Tuesday, June 25, 2013

Improving the Readability of Windows Store Unit Tests

I’ve grown to appreciate the value that testing adds to software development. In my opinion many developers spend far too much time focusing on the red herring of code coverage or writing tests just to check them off, rather than the real benefits they provide when you take a more Test-Driven Development (TDD) approach. Although I’ll be the first to admit I don’t follow strict TDD in all of my projects, I have found that having the discipline to write your tests first as often as possible can save a lot of time on a project and result in a much cleaner API. It’s the difference between building a class and exposing what you think the API should look like, versus writing a test that uses the API the way you would want to consume it, then writing the class to fulfill the need.

One issue I have with tests, however, is that the Microsoft method for testing isn’t very clear. For example, take a look at this:

Assert.IsTrue(2 > 3);                 

How would you describe this test to someone? “assert it is true 2 is greater than three” is how it reads. How about this instead?

Assert.That(2, Is.GreaterThan(3));

That now reads, “assert that 2 is greater than 3”. Doesn’t that describe exactly what you are checking (and hoping will fail?) This becomes even more confusing when you are comparing equality. Try this:

Assert.AreEqual(2, 3);

Compared to this:

Assert.That(2, Is.IsEqualTo(3));

Again, you may think I’m crazy but I think the second is easier to write and read. It just flows and instead of trying to figure out which assertion method makes sense, then putting the expected or actual values in the right place, etc. why not just write it out in a nice, easy to understand sentence?
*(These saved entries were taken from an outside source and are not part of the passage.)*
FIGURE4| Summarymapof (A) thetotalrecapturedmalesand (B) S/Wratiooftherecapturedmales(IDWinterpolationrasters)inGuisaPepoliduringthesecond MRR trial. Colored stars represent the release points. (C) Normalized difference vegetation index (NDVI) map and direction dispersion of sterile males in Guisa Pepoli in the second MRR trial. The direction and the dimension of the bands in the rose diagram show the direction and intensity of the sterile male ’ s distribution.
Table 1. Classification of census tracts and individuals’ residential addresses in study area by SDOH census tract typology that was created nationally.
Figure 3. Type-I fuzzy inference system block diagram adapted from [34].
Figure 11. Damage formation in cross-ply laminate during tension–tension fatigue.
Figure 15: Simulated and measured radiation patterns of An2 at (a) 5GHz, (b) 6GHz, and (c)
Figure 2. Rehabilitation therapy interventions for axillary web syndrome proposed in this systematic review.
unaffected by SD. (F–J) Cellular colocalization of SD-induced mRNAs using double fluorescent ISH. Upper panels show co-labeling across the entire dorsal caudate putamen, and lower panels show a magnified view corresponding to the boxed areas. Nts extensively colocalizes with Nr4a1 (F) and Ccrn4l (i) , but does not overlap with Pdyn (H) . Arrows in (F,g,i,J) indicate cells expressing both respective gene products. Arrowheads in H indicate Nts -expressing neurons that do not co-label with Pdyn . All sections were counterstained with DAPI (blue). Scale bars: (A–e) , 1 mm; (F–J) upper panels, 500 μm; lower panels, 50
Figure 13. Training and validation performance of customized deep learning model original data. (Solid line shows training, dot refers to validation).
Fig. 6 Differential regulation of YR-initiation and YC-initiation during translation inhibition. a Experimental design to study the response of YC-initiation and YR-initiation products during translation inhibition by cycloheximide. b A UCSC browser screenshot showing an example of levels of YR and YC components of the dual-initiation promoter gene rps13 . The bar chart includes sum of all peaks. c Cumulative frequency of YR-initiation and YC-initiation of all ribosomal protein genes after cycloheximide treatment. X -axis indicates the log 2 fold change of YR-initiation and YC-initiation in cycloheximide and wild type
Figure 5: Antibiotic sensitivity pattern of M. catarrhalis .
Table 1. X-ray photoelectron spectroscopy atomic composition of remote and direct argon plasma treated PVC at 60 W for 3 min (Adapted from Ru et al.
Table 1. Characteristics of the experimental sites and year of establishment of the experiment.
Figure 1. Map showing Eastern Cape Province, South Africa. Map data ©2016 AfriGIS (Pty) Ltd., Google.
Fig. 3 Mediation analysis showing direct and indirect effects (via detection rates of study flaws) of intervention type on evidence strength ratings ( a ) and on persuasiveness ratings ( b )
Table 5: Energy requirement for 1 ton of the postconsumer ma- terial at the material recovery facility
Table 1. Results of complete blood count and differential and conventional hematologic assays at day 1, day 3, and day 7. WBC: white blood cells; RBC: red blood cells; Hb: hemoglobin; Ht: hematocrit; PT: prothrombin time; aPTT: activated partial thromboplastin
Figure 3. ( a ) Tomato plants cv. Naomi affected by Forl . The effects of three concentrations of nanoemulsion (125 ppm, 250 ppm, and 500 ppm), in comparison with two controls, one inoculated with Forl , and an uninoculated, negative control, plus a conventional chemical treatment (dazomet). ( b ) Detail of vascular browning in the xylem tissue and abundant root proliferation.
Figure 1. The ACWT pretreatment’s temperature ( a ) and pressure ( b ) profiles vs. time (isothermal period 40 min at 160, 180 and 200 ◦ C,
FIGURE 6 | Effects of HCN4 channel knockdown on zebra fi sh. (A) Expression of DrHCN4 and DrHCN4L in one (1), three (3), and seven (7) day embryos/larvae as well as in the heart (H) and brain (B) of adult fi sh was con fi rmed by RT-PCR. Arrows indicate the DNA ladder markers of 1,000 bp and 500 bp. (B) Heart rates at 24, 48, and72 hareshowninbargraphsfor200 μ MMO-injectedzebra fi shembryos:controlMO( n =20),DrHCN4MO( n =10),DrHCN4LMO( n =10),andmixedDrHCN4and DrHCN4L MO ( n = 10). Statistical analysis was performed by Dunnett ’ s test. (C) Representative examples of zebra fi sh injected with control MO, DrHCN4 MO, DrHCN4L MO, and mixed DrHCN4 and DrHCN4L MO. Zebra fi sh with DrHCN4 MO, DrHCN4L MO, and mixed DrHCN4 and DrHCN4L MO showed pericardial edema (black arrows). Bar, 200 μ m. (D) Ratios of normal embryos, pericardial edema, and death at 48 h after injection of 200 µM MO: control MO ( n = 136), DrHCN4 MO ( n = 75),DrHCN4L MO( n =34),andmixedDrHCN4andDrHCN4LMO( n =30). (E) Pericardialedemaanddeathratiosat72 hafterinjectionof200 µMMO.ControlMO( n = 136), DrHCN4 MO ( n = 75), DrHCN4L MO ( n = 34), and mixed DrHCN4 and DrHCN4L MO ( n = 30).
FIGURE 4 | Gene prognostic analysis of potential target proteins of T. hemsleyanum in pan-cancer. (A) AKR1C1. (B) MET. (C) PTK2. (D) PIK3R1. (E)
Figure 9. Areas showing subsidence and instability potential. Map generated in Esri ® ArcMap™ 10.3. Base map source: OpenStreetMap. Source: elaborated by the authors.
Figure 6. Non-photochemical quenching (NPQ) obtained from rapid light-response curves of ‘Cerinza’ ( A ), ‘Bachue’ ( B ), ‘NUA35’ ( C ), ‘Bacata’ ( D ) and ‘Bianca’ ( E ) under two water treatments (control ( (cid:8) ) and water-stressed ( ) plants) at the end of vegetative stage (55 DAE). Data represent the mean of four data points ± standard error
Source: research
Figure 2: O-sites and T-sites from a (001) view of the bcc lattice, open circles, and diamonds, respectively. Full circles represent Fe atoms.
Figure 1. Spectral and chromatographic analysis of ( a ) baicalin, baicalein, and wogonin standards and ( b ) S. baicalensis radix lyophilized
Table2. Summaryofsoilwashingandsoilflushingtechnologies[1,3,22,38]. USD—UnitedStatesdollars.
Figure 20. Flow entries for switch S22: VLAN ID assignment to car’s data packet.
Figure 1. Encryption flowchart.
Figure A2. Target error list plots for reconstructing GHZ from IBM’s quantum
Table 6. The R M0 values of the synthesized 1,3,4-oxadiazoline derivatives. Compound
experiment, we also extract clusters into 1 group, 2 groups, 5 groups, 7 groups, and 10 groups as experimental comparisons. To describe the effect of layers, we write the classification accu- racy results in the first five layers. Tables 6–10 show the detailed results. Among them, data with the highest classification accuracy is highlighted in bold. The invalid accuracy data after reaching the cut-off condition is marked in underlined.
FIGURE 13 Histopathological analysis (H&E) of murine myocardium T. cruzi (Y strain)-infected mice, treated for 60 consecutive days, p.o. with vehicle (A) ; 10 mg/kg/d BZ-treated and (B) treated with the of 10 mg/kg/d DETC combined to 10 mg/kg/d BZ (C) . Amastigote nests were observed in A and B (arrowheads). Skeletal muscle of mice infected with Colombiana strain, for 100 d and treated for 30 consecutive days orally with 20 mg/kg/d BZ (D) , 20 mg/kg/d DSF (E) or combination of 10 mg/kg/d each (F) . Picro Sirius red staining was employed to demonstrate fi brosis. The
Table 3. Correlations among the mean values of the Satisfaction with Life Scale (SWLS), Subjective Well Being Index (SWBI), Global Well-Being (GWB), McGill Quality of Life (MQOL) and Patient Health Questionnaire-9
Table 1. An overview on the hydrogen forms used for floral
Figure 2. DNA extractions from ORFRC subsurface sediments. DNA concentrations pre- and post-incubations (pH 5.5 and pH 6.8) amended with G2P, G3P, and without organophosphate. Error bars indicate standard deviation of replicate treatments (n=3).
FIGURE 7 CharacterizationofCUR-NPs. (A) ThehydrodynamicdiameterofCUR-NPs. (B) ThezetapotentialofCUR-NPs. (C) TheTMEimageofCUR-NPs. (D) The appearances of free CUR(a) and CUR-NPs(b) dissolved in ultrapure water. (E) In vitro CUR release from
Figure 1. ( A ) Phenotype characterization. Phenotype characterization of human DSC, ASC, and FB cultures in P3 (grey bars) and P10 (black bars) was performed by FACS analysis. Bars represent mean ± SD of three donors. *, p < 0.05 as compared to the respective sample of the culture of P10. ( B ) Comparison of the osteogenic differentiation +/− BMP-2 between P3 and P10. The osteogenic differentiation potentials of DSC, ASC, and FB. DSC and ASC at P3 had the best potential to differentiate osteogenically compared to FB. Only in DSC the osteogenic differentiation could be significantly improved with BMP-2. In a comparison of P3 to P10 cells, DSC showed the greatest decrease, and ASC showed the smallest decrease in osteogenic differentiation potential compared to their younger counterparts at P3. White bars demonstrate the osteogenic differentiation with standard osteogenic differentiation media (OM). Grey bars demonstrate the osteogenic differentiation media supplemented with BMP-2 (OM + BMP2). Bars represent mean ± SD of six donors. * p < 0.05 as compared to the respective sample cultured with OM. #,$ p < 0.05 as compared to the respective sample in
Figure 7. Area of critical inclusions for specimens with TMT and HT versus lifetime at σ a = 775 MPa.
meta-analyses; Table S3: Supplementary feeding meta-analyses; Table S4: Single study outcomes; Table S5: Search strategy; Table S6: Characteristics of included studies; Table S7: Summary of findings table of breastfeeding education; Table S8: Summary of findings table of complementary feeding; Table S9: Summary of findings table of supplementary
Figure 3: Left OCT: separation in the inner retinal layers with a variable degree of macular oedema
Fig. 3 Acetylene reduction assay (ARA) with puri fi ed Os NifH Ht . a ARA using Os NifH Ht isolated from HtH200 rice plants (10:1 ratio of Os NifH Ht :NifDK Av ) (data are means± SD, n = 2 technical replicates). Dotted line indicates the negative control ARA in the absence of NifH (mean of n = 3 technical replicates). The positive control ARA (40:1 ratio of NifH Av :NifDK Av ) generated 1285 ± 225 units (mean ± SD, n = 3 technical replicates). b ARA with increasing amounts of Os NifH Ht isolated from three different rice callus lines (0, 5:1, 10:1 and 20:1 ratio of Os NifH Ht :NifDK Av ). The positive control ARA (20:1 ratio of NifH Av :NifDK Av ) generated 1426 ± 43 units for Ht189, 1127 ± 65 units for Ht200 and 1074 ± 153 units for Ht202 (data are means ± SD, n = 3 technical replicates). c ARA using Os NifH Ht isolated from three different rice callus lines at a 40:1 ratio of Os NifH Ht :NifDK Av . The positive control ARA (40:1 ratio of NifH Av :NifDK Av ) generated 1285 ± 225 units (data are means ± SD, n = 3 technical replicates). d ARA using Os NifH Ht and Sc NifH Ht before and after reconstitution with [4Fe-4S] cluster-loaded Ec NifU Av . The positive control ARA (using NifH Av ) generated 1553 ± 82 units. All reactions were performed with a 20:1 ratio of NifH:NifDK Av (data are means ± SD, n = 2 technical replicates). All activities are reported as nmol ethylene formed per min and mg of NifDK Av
It turns out it is fairly easy to build your own library of extensions to the existing framework that make it easy to provide a more fluent interface for testing. There are third-party libraries you can look into but the quick and dirty way is right here. I just decided to ride on the truth assertion and extend that to fit my needs. First, a class that will take some generic object and apply a predicate then optionally display a message:

public static class AssertIt
{
    public static void That<T>(T target, Func<T, bool> condition, string message = ""
    {
            if (string.IsNullOrWhiteSpace(message))
            {
                Assert.IsTrue(condition(target));
            }
            else
            {
                Assert.IsTrue(condition(target), message);
            }
    }       
}

Next, a static class for the comparisons. Note the parent class is expecting a predicate, so the helper class will provide the predicate and manage any optional parameters. Here is the “Is” class with two examples:

public static class Is
{
    public static Func<T, bool> GreaterThan<T>(T comparison) where T : IComparable
    {
        return target => target.CompareTo(comparison) > 0;
    }

    public static Func<string, bool> NotNullOrWhitespace()
    {
        return target => !string.IsNullOrEmpty(target);
    }
}

Each method returns the predicate for the comparison and handles any additional parameters that are needed. This enables you to write something like this:

AssertIt.That(2, Is.GreaterThan(3));                 

Of course we need to test that our tests are going to run appropriately! Here’s a pair of tests that ensure our assertions are working correctly for the “greater than” comparison.

[TestMethod]
public
 void GivenAnIntegerWhenComparedGreatherThanToAGreaterIntegerThenShouldFail()
{
    var exception = false;

    try
    {
        AssertIt.That(2, Is.GreaterThan(3));                
    }
    catch (AssertFailedException)
    {
        exception = true;
    }

    Assert.IsTrue(exception, "Test failed: an exception should have been thrown.");
}

[TestMethod]
public
 void GivenAnIntegerWhenComparedGreaterThanToALesserIntegerThenShouldSucceed()
{
    AssertIt.That(3, Is.GreaterThan(2));            
}

And that’s it – to me it’s worthwhile to invest some time in some extension and helper methods to make the code far more readable and easier to write. You could, of course, just plug in a third-party test framework that already provides a fluent interface like NUnit as well.